Due to this upswing in the use of technologies in the financial sector, regulation is required to assure the responsible delivery of banking services. Banks are subject to regulations for obvious reasons, but FinTech and BigTech and other ‘shadow banking’ providers currently lie outside the regulatory net.

Historically, big banks have dominated payments systems, but BigTech companies are progressively challenging that dominance. With widespread adoption of ‘algorithms’ and the digitalisation of banking, the time of reckoning has now come: big banks seem likely to take over promising FinTechs to help build their digital platforms, leaving BigTech to build upon their already established payments systems (ApplePay and GooglePay).

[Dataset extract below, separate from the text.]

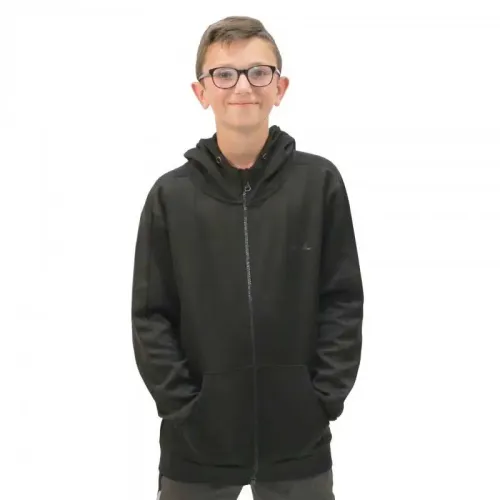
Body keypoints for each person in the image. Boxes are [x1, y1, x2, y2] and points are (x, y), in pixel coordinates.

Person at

This means there is a threat to the big banks from BigTech, which are consuming FinTech firms and their ideas. This raises a number of data issues, not least of which is ownership of personal information.

The concept of ‘Open Banking’ was imposed in the UK by the Competition and Markets Authority (CMA) in 2018. Under this system, banks are required to share information on their customers with other potential providers, provided the customer gives permission. There is a risk that customers’ fears regarding digital security may impede take-up, but the UK systems will be built around common Application Programming Interfaces (APIs) to provide secure access to digital platforms and interoperability between providers.

AI is likely to be used to target customised service provision and could also help provide financial advice to facilitate better decision making (under the watchful eye of the UK regulator, Financial Conduct Authority (FCA)). It is thus crucial to create a ‘level playing field’ between banks and shadow banks, including BigTech companies. This will require setting conformable regulations for all  providers of banking and wider financial services and, in line with the Furman Review[CC(BS1]  (12/03/19) for the UK government, requiring ‘Open Data’; under which BigTech firms would, like the Big Banks, be forced to share their data (with the customer’s permission) with other potential service providers.